PROBLEMS AND TASKS —
- a) Based on the ARMv5TE IDCT thread, decide whether each statement agrees with it: (i) the local pool of 64-bit constants is aligned at a 16 byte boundary so it stays within a single cache line; (ii) the ASMALIGN macro is defined by configure/config.h; (iii) '.balign' is described as portable across all assemblers. Answer yes or no for each, quoting the deciding words of the thread.
- b) Pick up the ARMv5TE IDCT thread after its last sentence and continue it.

[FFmpeg-devel] [RFC] An improved implementation?of?ARMv5TE?IDCT (simple_idct_armv5te.S)

Michael Niedermayer michaelni
Sat Sep 15 13:37:16 CEST 2007


Hi

On Sat, Sep 15, 2007 at 11:35:43AM +0300, Siarhei Siamashka wrote:
> On 15 September 2007, Michael Niedermayer wrote:
> > Hi
> >
> > On Fri, Sep 14, 2007 at 07:37:01PM +0300, Siarhei Siamashka wrote:
> > [...]
> >
> > > > > +/*
> > > > > + * a local pool with 64-bit constants for 'idct_rows_armv5te'
> > > > > function, + * we align it at 16 byte boundary in order to ensure that
> > > > > it does not cross + * cache line boundary (occupies only a single
> > > > > cache line) + */
> > > > > +        .balign 16
> > > >
> > > > ASMALIGN()
> > >
> > > Does it mean I should define it as a macro at top of
> > > simple_idct_armv5te.S and use it in the rest of the source file?
> >
> > no i mean you should use the ASMALIGN macro as *align is not portable
> > different assemblers interpret it differently or dont support some forms
> > at all
> > i dont know if that is true for assemblers supporting ARM too but ...
> 
> I'm sorry, but please answer my original question. This ASMALIGN() macro
> should be defined somewhere first, otherwise such statement will just result
> in a syntax error. You already rejected a common header file for assembly
> sources, so the only option to define this macro is at the top of
> simple_idct_armv5te.S source. Is that correct? I just wanted to confirm it.
> I'm fine with any solution as long as it compiles and works right.

its defined by configure/config.h
(though i see now its a string which maybe cant be used like that in .S
if so just add a ASMALIGN_S() to configure which can be used in .S files


> 
> By the way, you can check 'info as' for the information about '.align'
> directive. You will notice that '.balign' is a portable way to specify
> alignment across all platforms, as long as gnu assembler is used.
> 
> Do you want to be able to compile the same *.S source with a different
> assembler? In this case this source still has lots of other portability
> issues, namely gnu-specific macro definitions and the use of C-style
> preprocessor.

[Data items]

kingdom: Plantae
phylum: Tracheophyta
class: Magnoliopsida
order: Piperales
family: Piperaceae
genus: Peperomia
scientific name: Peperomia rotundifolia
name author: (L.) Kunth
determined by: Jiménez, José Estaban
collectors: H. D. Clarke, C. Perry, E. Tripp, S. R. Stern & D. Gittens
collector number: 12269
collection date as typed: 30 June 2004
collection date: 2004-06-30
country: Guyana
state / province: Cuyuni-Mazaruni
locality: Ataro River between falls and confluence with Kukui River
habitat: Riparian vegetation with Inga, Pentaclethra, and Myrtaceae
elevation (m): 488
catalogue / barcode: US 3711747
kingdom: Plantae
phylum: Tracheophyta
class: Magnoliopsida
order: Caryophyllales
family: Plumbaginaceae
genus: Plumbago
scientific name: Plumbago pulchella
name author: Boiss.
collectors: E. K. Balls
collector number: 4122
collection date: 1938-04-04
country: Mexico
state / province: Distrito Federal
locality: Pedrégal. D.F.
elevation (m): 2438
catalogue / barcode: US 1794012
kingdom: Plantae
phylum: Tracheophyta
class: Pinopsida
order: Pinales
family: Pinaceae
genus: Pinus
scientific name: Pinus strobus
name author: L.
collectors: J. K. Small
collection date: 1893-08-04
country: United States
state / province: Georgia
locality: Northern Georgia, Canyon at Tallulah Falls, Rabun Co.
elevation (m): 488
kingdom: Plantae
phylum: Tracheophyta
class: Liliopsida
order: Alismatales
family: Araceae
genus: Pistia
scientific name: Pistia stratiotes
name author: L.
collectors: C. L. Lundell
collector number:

EXERCISE RESULTS —
- a)
(i) Yes: "we align it at 16 byte boundary in order to ensure that"
(ii) Yes: "its defined by configure/config.h"
(iii) No: "as long as gnu assembler is used"

- b)
i just know that .align did cause problems with some assemblers, i dont
remember the details but as a macro exists for it it should be used, its
more consistent and more flexible


> 
> > > > > +        smulbt a2, a4, v5              /* b2 = W5*row[1] */
> > > > > +        smultt v2, a4, v5              /* b3 = W7*row[1] */
> > > > > +        smlatt a2, v1, v6, a2          /* b2 -= W1*row[3] */
> > > > > +        smlatt v2, a3, v7, v2          /* b3 += W3*row[5] */
> > > > > +        smlatt a2, a4, v7, a2          /* b2 += W7*row[5] */
> > > > > +        smlatt v2, v1, v8, v2          /* b3 -= W1*row[7] */
> > > > > +        smlatt a2, a3, v8, a2          /* b2 += W3*row[7] */
> > > > > +        smlabt v2, v1, v6, v2          /* b3 -= W5*row[3] */
> > > >
> > > > somehow i suspect that some speed could be gained by checking  row
> > > > 3/5/7 for being zero?
> > >
> > > Checking values for zero and branching seems to be quite expensive when
> > > inserted in the middle of code, multiplying is very fast. A zero check
> > > and a conditional branch (50%/50% probability) would be only useful on
> > > ARM9E if it lets to skip over 7 or more multiply instructions.
> >
> > columns have all coefficients 0 except the first in ~90% of the cases
> 
> This special case is already handled. Just check the main loop in
> 'idct_rows_armv5te' function.

no, i talk about the column code


[...]
> > > > > +/*
> > > > > + * Enforce 8 byte stack alignment if it is not provided by ABI. Used
> > > > > at the beginning + * of global functions. If stack is not properly
> > > > > aligned, real return address is + * pushed to stack (thus fixing
> > > > > stack alignment) and lr register is set to a thunk + * function
> > > > > 'unaligned_return_thunk_armv5te' which is responsible for providing +
> > > > > * correct return from the function in this case.
> > > > > + */
> > > > > +        .macro idct_stackalign_armv5te
> > > > > +#ifndef DWORD_ALIGNED_STACK
> > > > > +        tst    sp, #4
> > > > > +        strne  lr, [sp, #-4]!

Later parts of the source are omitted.